Deterministic Simplex Construction: Using the regular simplex (\(M=n+1\)) provides the minimal wave vector set required for non-axis-aligned coverage. The zero-centroid and equidistant properties ensure full-rank coverage and maximum symmetry, avoiding the instability of learnable frequencies.
Zero-Invasion Transferability: By replacing the phase term while keeping the attention mechanism unchanged, nD-RoPE can be integrated into any existing Transformer codebase with minimal effort.

Limitations & Future Work¶

The current wave vector set is fixed (with random rotation); future work could explore if \(M \gg n+1\) provides better angular density despite increased redundancy. Hyperparameters like the number of scales \(S\) and radii \(r\) require more systematic study.
Evaluation was limited to vision and point clouds; the efficacy of n-D coupling in its original domain—long-context language modeling—remains to be verified.
Potential loss of inductive bias for tasks with natural axis-aligned structures was not deeply discussed.

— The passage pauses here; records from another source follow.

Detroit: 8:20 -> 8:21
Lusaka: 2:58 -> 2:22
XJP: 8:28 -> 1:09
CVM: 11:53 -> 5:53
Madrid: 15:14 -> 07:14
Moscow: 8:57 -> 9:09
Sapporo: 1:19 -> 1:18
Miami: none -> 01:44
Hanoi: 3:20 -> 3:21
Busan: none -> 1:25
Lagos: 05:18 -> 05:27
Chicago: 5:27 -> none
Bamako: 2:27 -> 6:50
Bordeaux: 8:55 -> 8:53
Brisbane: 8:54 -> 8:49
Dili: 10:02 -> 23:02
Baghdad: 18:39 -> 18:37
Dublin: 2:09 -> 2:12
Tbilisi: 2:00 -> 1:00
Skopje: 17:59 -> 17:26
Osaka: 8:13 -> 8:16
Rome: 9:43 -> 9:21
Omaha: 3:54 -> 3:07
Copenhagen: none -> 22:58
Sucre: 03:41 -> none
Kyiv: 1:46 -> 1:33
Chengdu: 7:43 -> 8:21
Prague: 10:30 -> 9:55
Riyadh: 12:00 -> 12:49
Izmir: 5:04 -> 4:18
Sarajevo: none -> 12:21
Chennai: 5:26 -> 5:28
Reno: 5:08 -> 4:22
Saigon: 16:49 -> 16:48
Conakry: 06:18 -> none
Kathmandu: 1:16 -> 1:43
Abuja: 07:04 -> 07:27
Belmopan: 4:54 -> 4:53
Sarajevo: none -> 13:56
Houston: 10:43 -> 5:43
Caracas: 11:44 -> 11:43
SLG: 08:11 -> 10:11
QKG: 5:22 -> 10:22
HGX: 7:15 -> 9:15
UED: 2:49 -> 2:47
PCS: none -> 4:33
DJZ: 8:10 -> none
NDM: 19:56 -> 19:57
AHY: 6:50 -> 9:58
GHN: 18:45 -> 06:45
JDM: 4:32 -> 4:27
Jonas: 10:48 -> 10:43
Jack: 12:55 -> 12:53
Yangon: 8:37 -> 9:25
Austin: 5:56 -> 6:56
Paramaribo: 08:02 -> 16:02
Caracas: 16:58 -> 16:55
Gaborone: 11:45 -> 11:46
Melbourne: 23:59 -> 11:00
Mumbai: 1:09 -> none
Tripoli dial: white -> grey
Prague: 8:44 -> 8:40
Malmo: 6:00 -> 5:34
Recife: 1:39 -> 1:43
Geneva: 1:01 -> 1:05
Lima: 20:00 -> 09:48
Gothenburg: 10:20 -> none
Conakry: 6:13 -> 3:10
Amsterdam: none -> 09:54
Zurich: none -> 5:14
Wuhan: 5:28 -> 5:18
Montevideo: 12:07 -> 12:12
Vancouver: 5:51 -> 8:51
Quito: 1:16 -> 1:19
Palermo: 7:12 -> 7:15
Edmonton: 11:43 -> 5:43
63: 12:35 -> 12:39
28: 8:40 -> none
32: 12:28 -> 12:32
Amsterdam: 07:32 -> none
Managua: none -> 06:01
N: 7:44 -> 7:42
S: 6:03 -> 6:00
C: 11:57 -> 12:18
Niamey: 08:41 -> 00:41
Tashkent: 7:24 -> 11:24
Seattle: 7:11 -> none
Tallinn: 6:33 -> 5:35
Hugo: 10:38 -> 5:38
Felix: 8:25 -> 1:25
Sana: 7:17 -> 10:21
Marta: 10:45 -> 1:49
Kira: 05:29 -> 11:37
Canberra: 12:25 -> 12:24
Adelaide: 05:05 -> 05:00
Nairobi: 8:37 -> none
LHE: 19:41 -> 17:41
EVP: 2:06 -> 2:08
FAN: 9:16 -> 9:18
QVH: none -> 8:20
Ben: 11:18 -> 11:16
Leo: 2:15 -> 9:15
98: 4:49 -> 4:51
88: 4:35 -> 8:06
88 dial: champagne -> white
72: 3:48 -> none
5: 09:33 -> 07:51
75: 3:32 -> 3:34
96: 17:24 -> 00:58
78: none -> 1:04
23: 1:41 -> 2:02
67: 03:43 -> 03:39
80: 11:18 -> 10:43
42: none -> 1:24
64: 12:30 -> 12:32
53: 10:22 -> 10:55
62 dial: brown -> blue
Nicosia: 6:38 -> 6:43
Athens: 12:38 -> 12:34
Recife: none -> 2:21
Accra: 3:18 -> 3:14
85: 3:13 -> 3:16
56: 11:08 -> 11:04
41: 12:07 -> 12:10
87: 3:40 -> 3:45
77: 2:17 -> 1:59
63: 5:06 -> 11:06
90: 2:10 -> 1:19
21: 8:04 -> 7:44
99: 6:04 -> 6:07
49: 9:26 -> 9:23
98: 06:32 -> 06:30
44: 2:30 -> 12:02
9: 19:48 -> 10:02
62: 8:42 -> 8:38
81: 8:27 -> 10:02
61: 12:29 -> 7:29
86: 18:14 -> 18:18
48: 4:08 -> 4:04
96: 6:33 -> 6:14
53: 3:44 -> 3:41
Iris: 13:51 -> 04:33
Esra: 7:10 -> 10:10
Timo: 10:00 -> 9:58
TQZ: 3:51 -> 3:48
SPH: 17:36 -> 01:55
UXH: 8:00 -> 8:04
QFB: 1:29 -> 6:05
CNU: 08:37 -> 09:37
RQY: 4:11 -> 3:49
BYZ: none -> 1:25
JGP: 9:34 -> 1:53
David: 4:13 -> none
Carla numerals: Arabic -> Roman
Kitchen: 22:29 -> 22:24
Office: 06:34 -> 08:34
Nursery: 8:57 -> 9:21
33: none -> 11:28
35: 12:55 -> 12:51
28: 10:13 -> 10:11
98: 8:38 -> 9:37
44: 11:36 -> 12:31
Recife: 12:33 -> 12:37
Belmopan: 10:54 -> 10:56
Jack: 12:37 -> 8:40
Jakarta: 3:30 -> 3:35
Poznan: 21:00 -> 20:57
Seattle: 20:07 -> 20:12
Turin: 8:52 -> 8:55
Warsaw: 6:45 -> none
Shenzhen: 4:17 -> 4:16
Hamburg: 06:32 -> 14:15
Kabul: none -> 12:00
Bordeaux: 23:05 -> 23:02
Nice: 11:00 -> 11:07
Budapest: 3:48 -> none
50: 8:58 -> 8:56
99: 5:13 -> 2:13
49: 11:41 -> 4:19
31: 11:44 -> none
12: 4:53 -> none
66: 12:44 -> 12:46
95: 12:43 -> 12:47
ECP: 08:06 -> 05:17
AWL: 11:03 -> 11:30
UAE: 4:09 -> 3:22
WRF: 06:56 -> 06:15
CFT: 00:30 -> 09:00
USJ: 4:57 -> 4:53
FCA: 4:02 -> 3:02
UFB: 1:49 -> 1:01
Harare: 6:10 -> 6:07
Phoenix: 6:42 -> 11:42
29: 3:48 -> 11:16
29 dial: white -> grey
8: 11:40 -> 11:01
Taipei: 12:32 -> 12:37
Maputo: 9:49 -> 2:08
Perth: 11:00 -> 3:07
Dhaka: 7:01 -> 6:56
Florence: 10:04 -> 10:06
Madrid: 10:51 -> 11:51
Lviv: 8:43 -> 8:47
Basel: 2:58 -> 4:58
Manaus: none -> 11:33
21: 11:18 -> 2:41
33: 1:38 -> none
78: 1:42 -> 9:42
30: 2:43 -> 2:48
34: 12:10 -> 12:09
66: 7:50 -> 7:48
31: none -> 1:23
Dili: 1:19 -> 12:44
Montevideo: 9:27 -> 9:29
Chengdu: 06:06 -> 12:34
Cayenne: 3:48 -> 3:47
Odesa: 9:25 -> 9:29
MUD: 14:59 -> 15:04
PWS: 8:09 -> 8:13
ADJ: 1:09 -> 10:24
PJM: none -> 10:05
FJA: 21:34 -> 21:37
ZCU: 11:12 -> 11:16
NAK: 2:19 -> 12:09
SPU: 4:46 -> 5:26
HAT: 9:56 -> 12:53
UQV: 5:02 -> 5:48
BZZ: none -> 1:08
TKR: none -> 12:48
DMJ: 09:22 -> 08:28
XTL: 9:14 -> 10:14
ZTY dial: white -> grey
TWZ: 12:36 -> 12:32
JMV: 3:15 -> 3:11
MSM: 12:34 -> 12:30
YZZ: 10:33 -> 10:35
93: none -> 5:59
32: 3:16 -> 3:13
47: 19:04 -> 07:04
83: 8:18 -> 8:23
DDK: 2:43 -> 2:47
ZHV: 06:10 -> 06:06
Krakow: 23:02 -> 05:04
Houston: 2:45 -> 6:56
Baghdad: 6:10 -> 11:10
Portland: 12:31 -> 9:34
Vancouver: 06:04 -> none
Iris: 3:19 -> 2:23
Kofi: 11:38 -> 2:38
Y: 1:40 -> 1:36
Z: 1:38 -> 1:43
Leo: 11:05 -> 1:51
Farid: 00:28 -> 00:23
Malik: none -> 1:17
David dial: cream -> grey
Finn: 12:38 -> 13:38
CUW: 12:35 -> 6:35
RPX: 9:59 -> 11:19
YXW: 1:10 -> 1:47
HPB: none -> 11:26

vs Axial RoPE: Axial RoPE rotates coordinates independently and favors axis-aligned dependencies. Ours utilizes n-D inner product rotation to preserve cross-dimensional geometry.
vs RoPE-Mixed: While both attempt holistic modeling, RoPE-Mixed relies on learnable frequencies that often collapse. Ours provides a rigorous construction via a regular simplex and multi-scale shells for better stability.
vs FoPE / RFF: FoPE focuses on spectral correction for 1D length extrapolation. Random Fourier Features lack uniform coverage guarantees, whereas Ours provides a deterministic, geometrically symmetric solution.

Rating¶

Novelty: ⭐⭐⭐⭐⭐ Elegant derivation of RoPE generalization using regular simplices.
Experimental Thoroughness: ⭐⭐⭐⭐ Strong multi-modal results, though language modeling is missing.
Writing Quality: ⭐⭐⭐⭐ Clear theoretical derivation supported by diagnostic experiments.
Value: ⭐⭐⭐⭐⭐ High potential for multi-modal models due to its plug-and-play nature and extrapolation gains.